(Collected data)
--- START ---

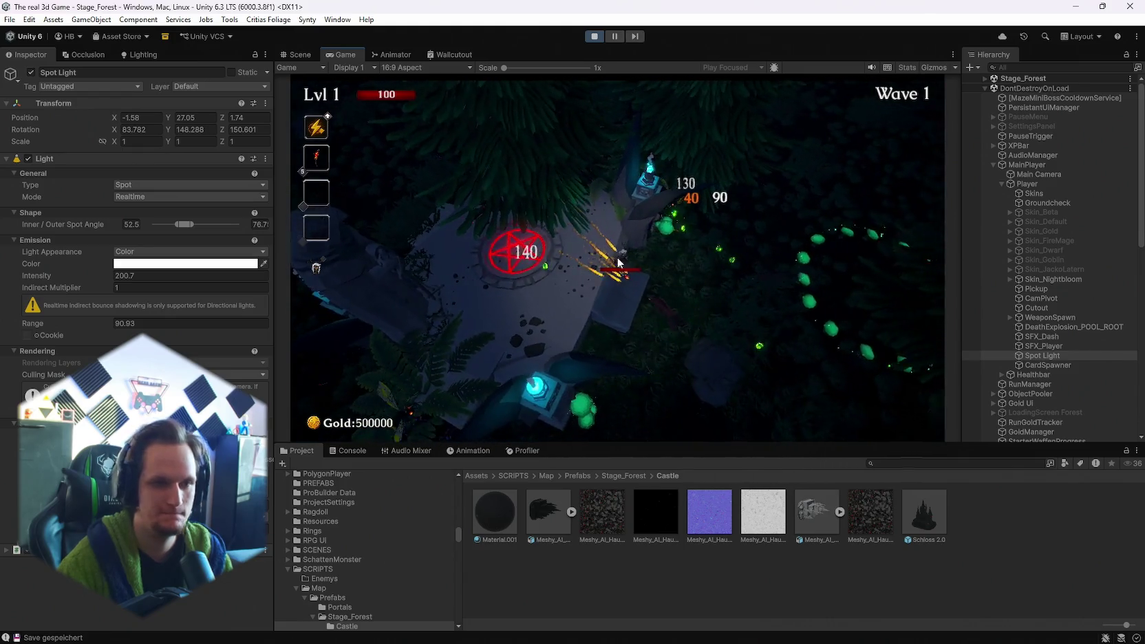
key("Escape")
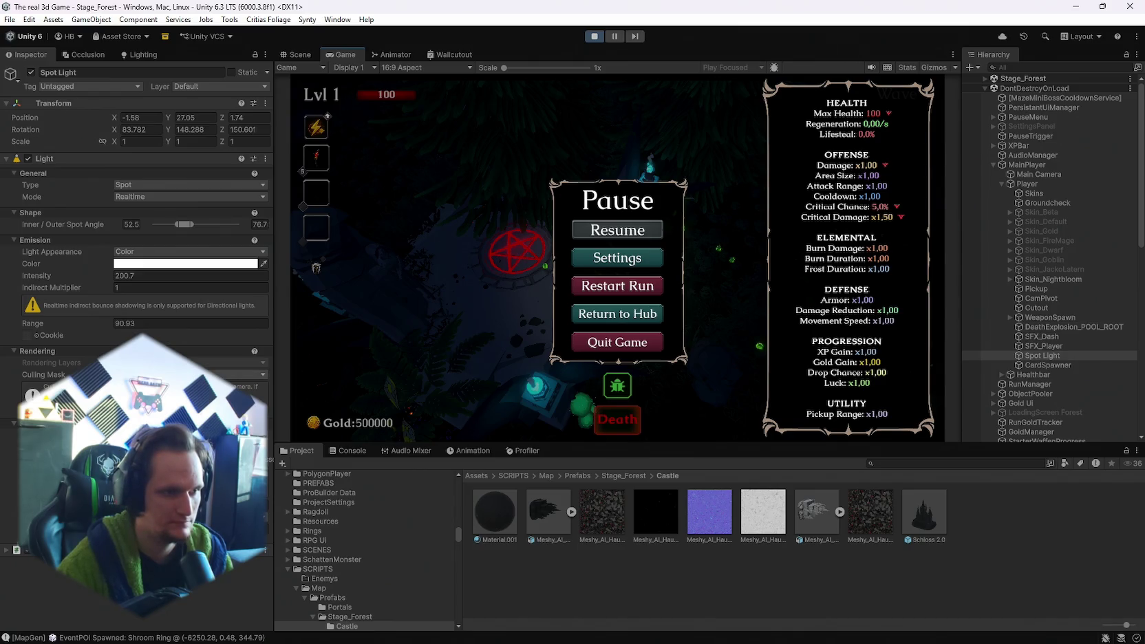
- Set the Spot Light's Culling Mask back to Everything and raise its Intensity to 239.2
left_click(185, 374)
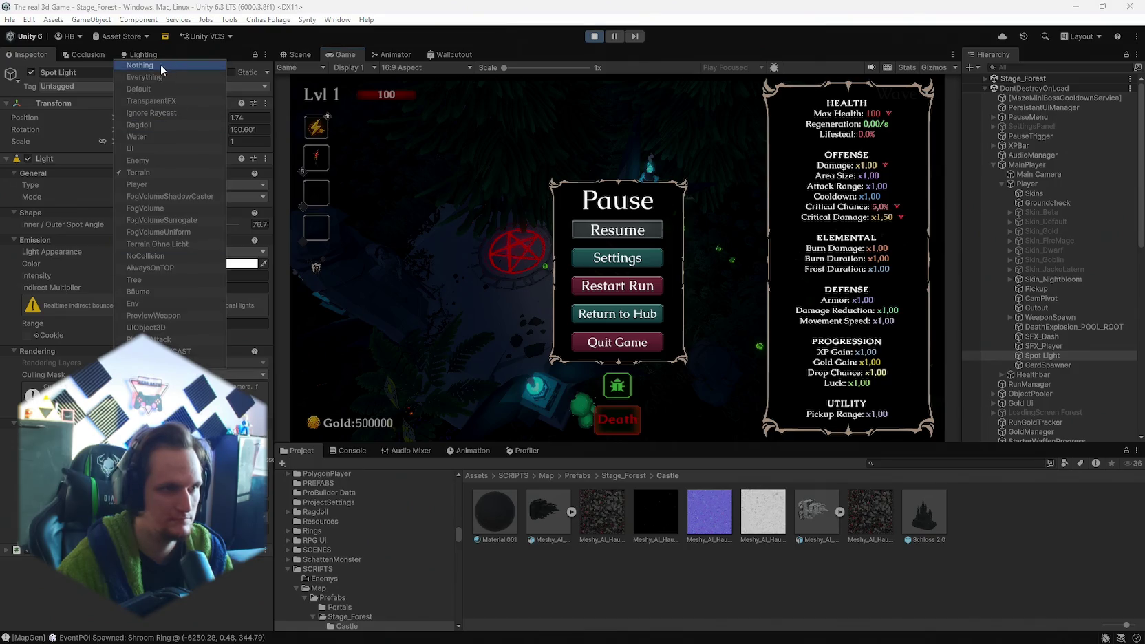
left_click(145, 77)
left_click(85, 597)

--- END ---

Would you restate the records above word for word and exclude the pictures?

_Task answer_.
key("Escape")
- Set the Spot Light's Culling Mask back to Everything and raise its Intensity to 239.2
left_click(185, 374)
left_click(145, 77)
left_click(85, 597)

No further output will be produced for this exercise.